The mural is on the side of the Goosehead Insurance building at 20 Warren St.
Jesse Melanson recalls LG times
Mr. Melanson (jmelart.com) lives in Truckee, California and says he “grew up in Maine. But “my mom’s side of the family’s from Latham” and the family owned “a condo on Lake George. In the summertime, we would come up to the lake.”
“We sold it…a long time ago, and I haven’t been back in the area for probably 23 years,” he says.
Mr. Melanson says that coming back was one of reasons he wanted to pursue the project. He learned of the opportunity via an Instagram follower “that I met when painting a mural in Reno.”
“She saw it on a Facebook group and then forwarded it to me.”
He says he thought “this would be cool if I had the chance to come to the area.”
“Then I saw the wall, and was like, wow, this is really big. It’d be really cool to paint this big,” he says.
“It’s about 1,000 square feet,” says Mr.
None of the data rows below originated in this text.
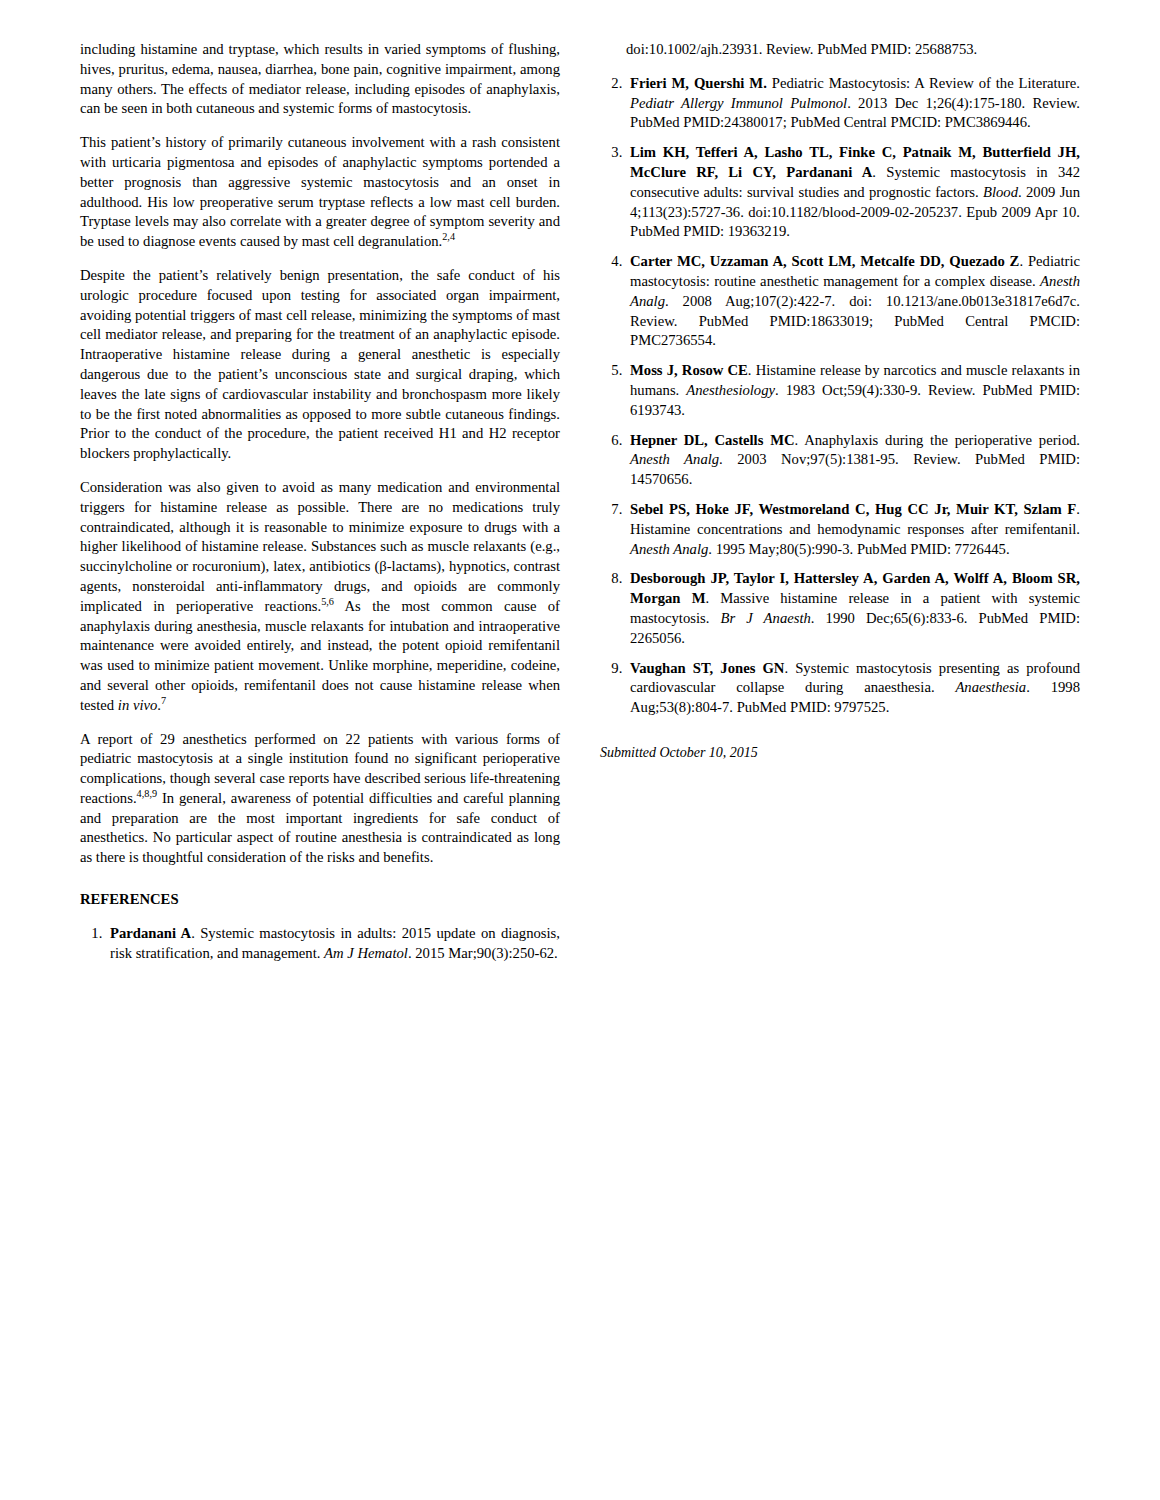including histamine and tryptase, which results in varied symptoms of flushing, hives, pruritus, edema, nausea, diarrhea, bone pain, cognitive impairment, among many others. The effects of mediator release, including episodes of anaphylaxis, can be seen in both cutaneous and systemic forms of mastocytosis.
This patient’s history of primarily cutaneous involvement with a rash consistent with urticaria pigmentosa and episodes of anaphylactic symptoms portended a better prognosis than aggressive systemic mastocytosis and an onset in adulthood. His low preoperative serum tryptase reflects a low mast cell burden. Tryptase levels may also correlate with a greater degree of symptom severity and be used to diagnose events caused by mast cell degranulation.2,4
Despite the patient’s relatively benign presentation, the safe conduct of his urologic procedure focused upon testing for associated organ impairment, avoiding potential triggers of mast cell release, minimizing the symptoms of mast cell mediator release, and preparing for the treatment of an anaphylactic episode. Intraoperative histamine release during a general anesthetic is especially dangerous due to the patient’s unconscious state and surgical draping, which leaves the late signs of cardiovascular instability and bronchospasm more likely to be the first noted abnormalities as opposed to more subtle cutaneous findings. Prior to the conduct of the procedure, the patient received H1 and H2 receptor blockers prophylactically.
Consideration was also given to avoid as many medication and environmental triggers for histamine release as possible. There are no medications truly contraindicated, although it is reasonable to minimize exposure to drugs with a higher likelihood of histamine release. Substances such as muscle relaxants (e.g., succinylcholine or rocuronium), latex, antibiotics (β-lactams), hypnotics, contrast agents, nonsteroidal anti-inflammatory drugs, and opioids are commonly implicated in perioperative reactions.5,6 As the most common cause of anaphylaxis during anesthesia, muscle relaxants for intubation and intraoperative maintenance were avoided entirely, and instead, the potent opioid remifentanil was used to minimize patient movement. Unlike morphine, meperidine, codeine, and several other opioids, remifentanil does not cause histamine release when tested in vivo.7
A report of 29 anesthetics performed on 22 patients with various forms of pediatric mastocytosis at a single institution found no significant perioperative complications, though several case reports have described serious life-threatening reactions.4,8,9 In general, awareness of potential difficulties and careful planning and preparation are the most important ingredients for safe conduct of anesthetics. No particular aspect of routine anesthesia is contraindicated as long as there is thoughtful consideration of the risks and benefits.
REFERENCES
Pardanani A. Systemic mastocytosis in adults: 2015 update on diagnosis, risk stratification, and management. Am J Hematol. 2015 Mar;90(3):250-62.
doi:10.1002/ajh.23931. Review. PubMed PMID: 25688753.
Frieri M, Quershi M. Pediatric Mastocytosis: A Review of the Literature. Pediatr Allergy Immunol Pulmonol. 2013 Dec 1;26(4):175-180. Review. PubMed PMID:24380017; PubMed Central PMCID: PMC3869446.
Lim KH, Tefferi A, Lasho TL, Finke C, Patnaik M, Butterfield JH, McClure RF, Li CY, Pardanani A. Systemic mastocytosis in 342 consecutive adults: survival studies and prognostic factors. Blood. 2009 Jun 4;113(23):5727-36. doi:10.1182/blood-2009-02-205237. Epub 2009 Apr 10. PubMed PMID: 19363219.
Carter MC, Uzzaman A, Scott LM, Metcalfe DD, Quezado Z. Pediatric mastocytosis: routine anesthetic management for a complex disease. Anesth Analg. 2008 Aug;107(2):422-7. doi: 10.1213/ane.0b013e31817e6d7c. Review. PubMed PMID:18633019; PubMed Central PMCID: PMC2736554.
Moss J, Rosow CE. Histamine release by narcotics and muscle relaxants in humans. Anesthesiology. 1983 Oct;59(4):330-9. Review. PubMed PMID: 6193743.
Hepner DL, Castells MC. Anaphylaxis during the perioperative period. Anesth Analg. 2003 Nov;97(5):1381-95. Review. PubMed PMID: 14570656.
Sebel PS, Hoke JF, Westmoreland C, Hug CC Jr, Muir KT, Szlam F. Histamine concentrations and hemodynamic responses after remifentanil. Anesth Analg. 1995 May;80(5):990-3. PubMed PMID: 7726445.
Desborough JP, Taylor I, Hattersley A, Garden A, Wolff A, Bloom SR, Morgan M. Massive histamine release in a patient with systemic mastocytosis. Br J Anaesth. 1990 Dec;65(6):833-6. PubMed PMID: 2265056.
Vaughan ST, Jones GN. Systemic mastocytosis presenting as profound cardiovascular collapse during anaesthesia. Anaesthesia. 1998 Aug;53(8):804-7. PubMed PMID: 9797525.
Submitted October 10, 2015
Melanson, “bigger than my largest one I’ve done.”
It’s the side of the Domino’s Pizza building at 144 Glen Street, on the Hudson Avenue side.
Of his mural design, Mr. Melanson says there’s “a whole ecosystem on this wall of praying mantises, grasshoppers and monarch butterflies. And they’re all really cool, especially the praying mantis.”
He has similar thoughts to Miss Williams regarding the prospective impact of the murals on Glens Falls. “I think it’s going to help the whole city grow substantially into the next phase,” he said. “It’s time to grow up, and that’s what Glens Falls is doing.”
He calls the project “progressive and cool, and Glens Falls should be proud to be supporting the arts in this way.”
He says, “Thanks for having me. Thanks for inviting me down and letting me do my thing.
What makes GF unique?
Mr. Melanson said he has painted murals “from coast to coast.”
Asked what has made painting a mural in Glens Falls unique, he says, “I like the old architecture.”
Also, “this is definitely the most active, as far as traffic going by both foot and car traffic.
“Everyone’s been super kind and supportive — yelling and honking. And I think that’s, like, really awesome. This is by far the most people I’ve had watching me paint all day, and it feels good when people are telling you, you’re doing something cool, it’s making them happy.”
“That’s the whole point,” he said.
“Now we’re all giving each other high fives.”
Jesse Melanson’s mural
“The original artwork,” said Jesse Melanson, had a “50 foot moose,” which he said he was excited to paint because he thought “it would look really cool.” He said he was asked to “switch up the content,” which resulted in the Hot Air Balloon Festival design.
“In the end,” Mr. Melanson said, “it’s not just about me, it’s about the community…I’m just here to translate the ideas into a vision.”
Privately funded mural on Maple St.
Glens Falls artist Esmond Lyons, commissioned by building owner Eric Unkauf to paint a mural on Maple Street, declined to be interviewed by the Chronicle.
The mural draws on the Hyde Collection’s Rembrandt work, “Christ with Folded Arms.”
Mr. Lyons told The Chronicle his mural is “entirely funded by Eric Unkauf and myself. No public funds are being used…He has invested a small fortune into repairing that wall.”
Mr. Lyons said, “The so-called arts organization that received $84k in public funding has nothing at all to do with this project…Despite numerous inquiries from me they have not responded at all. In the spring I gave them a half dozen proposals as per their guidelines and they never even had the courtesy to answer.”
“Thank you for the opportunity to talk about my work,” Mr. Lyons said. “That’s all I have to say at this time.”
— Sophia Afsar-Keshmiri
Mural planned, side of the Wood Theater
side of the Wood Theater. She said it was originally planned for the Apostolic Christian Fellowship on Warren Street, but that building falls outside the DRI zone.
The Arts District hopes still to fund that one separately.
Proposals for a Wood Theater mural were due by August 26.
Ms. Austin said they hope to have that one completed “by the end of this year,” before it’s too cold to paint.
Ms. Austin says that murals are the property of the building owner, but there’s an understanding that they will be maintained by the Arts District at least for the next five years.